Considerações finais
O Zoneamento propõe as diretrizes gerais e específicas definidas pela discussão do governo
com os diversos agentes da sociedade. Julgamos que um bom zoneamento articulado com o
conhecimento da dinâmica natural e associado a sustentabilidade ambiental, mais que isso, um
“zoneamento ideal” deve estabelecer prioridades, isto é, que à promoção do desenvolvimento
sustentável amplie a justiça social .
Infelizmente tais diretrizes podem ser usadas para a segregação dos espaços e ou concessão de
vantagens desleais a importantes agentes econômicos, como o estabelecimento de áreas turísticas
excludentes; concessão do direito de explorar determinada área quando essa deveria ser preservada,
esse é o caso mais comum no Brasil, onde políticos concedem à exploração dos recursos naturais em
troca de apoio político e econômico.
De acordo com CORRÊA (1993), os usos das terras são expressões sócio-econômicas do
território, que revelam a apropriação da natureza e da ordem imposta a ela. Atendo-se a essa questão
são realizados estudos ambientais, visando a minimização dos impactos e a otimização dos usos da
terra. A geografia como um todo e a geomorfologia em especial, tem um papel de destaque nesses
estudos, por trabalhar com a paisagem numa visão que tende a compreensão dos fenômenos que a
compõem, em sua totalidade.
Referências Bibliográficas: ALVES, H. P. F. Análise dos fatores associados às mudanças na cobertura da terra no Vale do Ribeira através da integração de dados censitários e do sensoriamento remoto. (dissertação de mestrado). UNICAMP. Campinas, 2004. CORRÊA, Roberto L. O espaço urbano. 2 ed. São Paulo: Editora Ática, 1993.
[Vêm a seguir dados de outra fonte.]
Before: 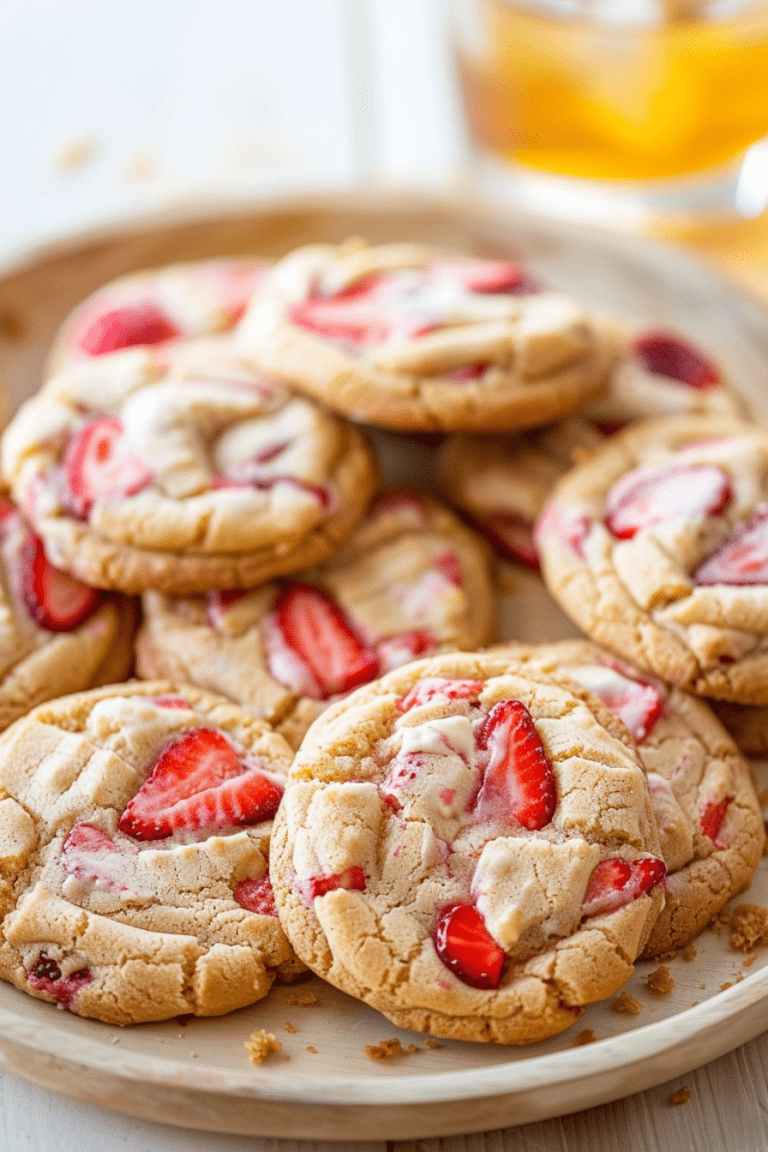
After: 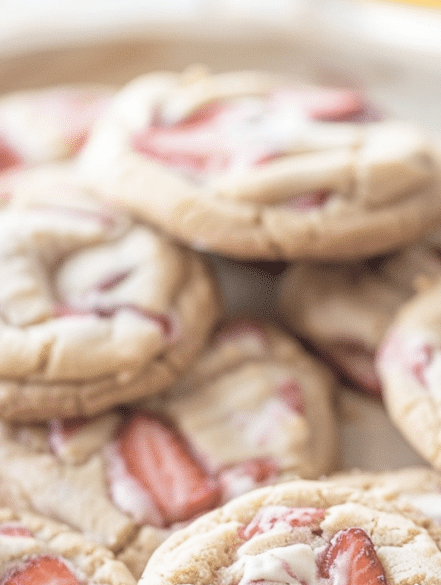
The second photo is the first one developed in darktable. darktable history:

PETRONE, P. A Baixada Santista: aspectos geográficos. Universidade de São Paulo. São Paulo, 1965. ROSS, J. L. S. Geomorfologia, ambiente e planejamento. São Paulo: Ed. Contexto, 1990.
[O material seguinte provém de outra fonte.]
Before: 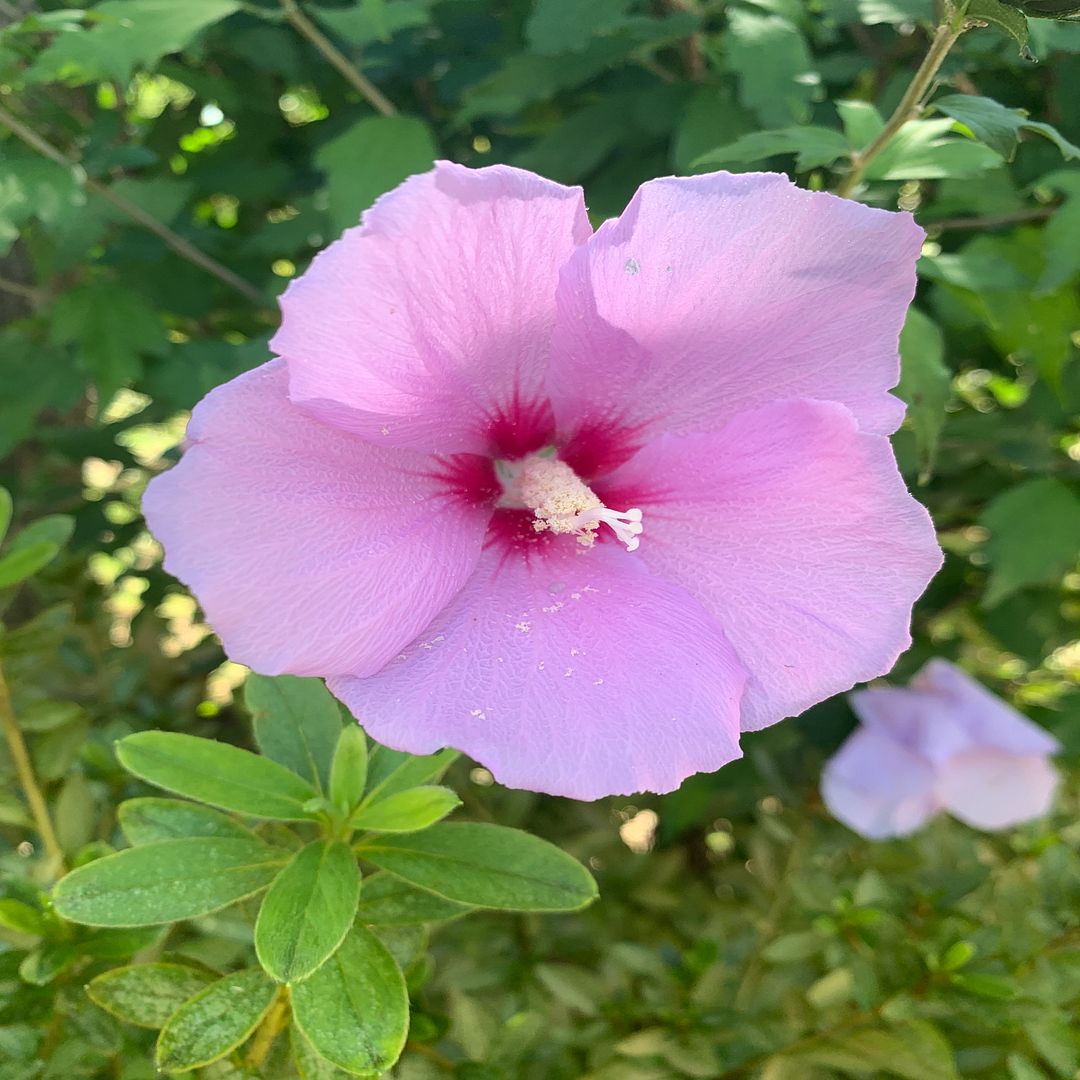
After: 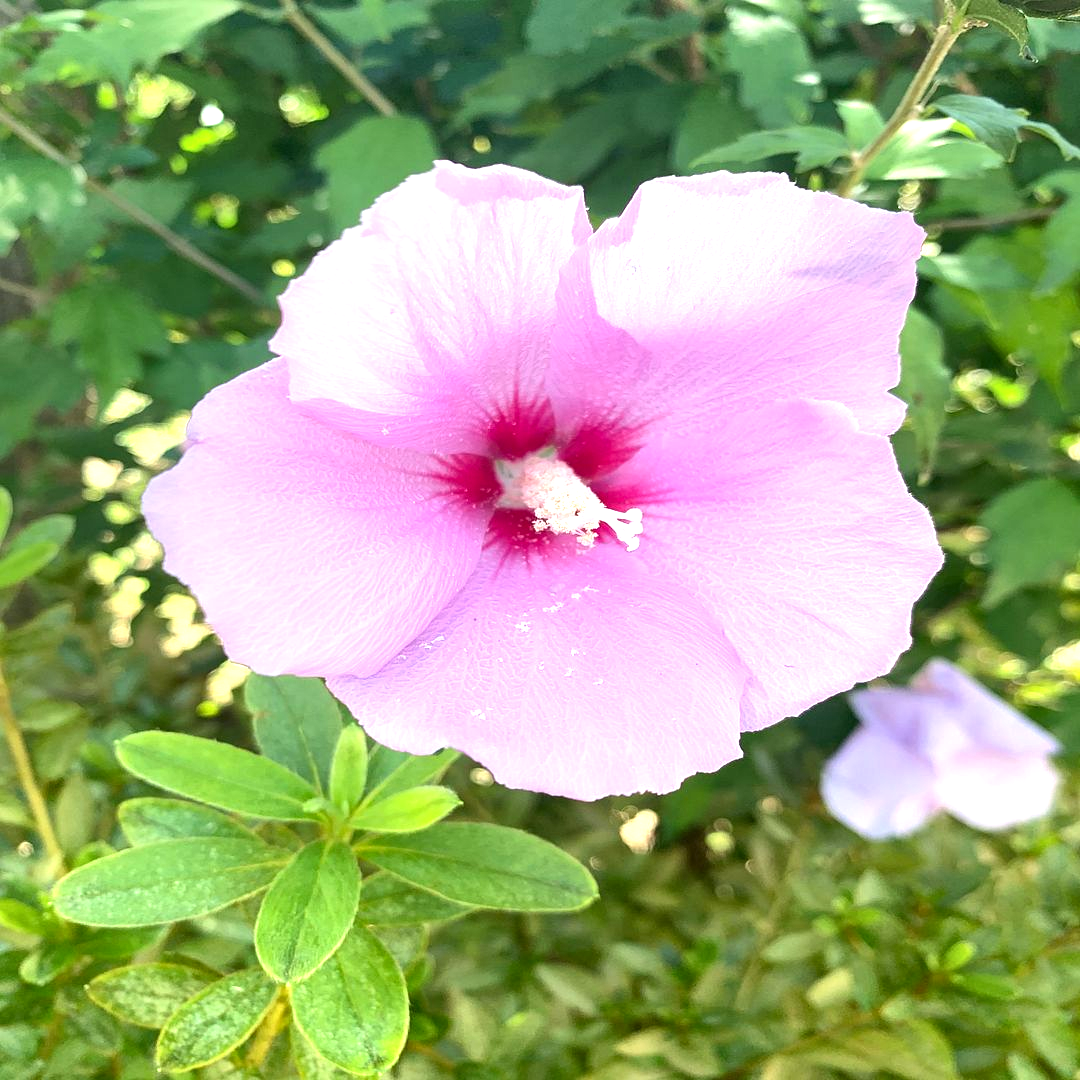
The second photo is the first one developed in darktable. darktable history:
exposure: exposure 0.917 EV, compensate highlight preservation false
local contrast: mode bilateral grid, contrast 20, coarseness 51, detail 129%, midtone range 0.2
ROSS, J. L. S. O registro cartográfico dos fatos geomórficos e a questão da taxonomia do relevo. Revista do Departamento de Geografia, nº 6. FFLCH-USP, São Paulo, 1992.
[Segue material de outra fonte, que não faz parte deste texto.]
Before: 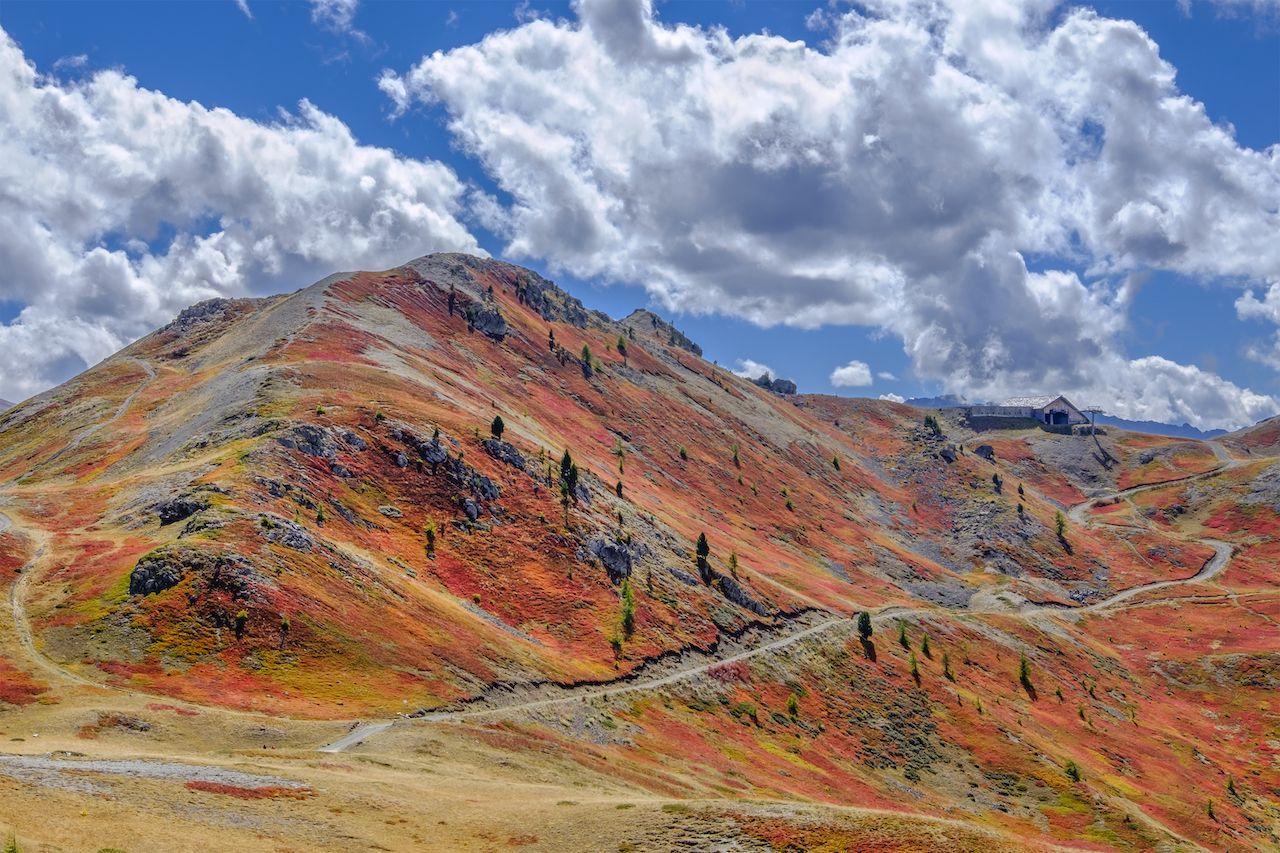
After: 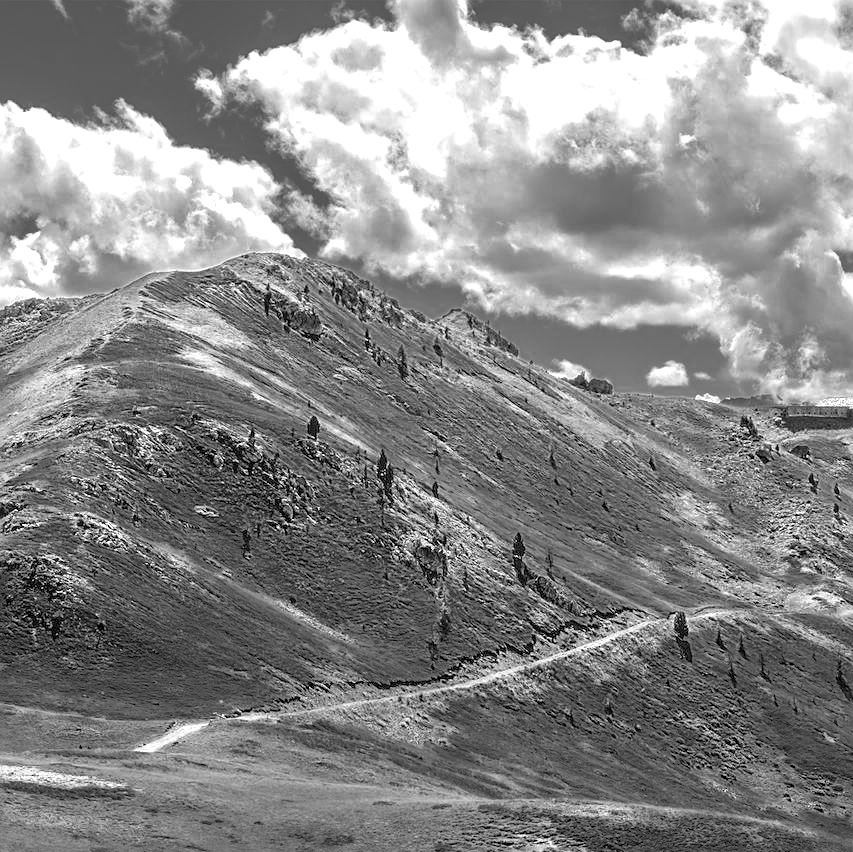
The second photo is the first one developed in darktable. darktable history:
crop and rotate: left 14.436%, right 18.898%
tone equalizer: on, module defaults
color zones: curves: ch0 [(0.002, 0.429) (0.121, 0.212) (0.198, 0.113) (0.276, 0.344) (0.331, 0.541) (0.41, 0.56) (0.482, 0.289) (0.619, 0.227) (0.721, 0.18) (0.821, 0.435) (0.928, 0.555) (1, 0.587)]; ch1 [(0, 0) (0.143, 0) (0.286, 0) (0.429, 0) (0.571, 0) (0.714, 0) (0.857, 0)]
exposure: black level correction 0, exposure 1.2 EV, compensate highlight preservation false
local contrast: on, module defaults
sharpen: amount 0.575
ROSS, J. L. S. Análise empírica da fragilidade dos ambientes naturais e antropizados. Revista do Departamento de Geografia, nº 8. FFLCH-USP, São Paulo, 1994.
ROSS, J. L. S. A morfogênese da bacia do Ribeira do Iguape e os sistemas ambientais. GEOUSP-Espaço e Tempo, n° 12, São Paulo, 2002.
ROSS, J. L. S. Ecogeografia do Brasil: subsídios para planejamento ambiental. São Paulo: Editora Oficina de Textos, 2006.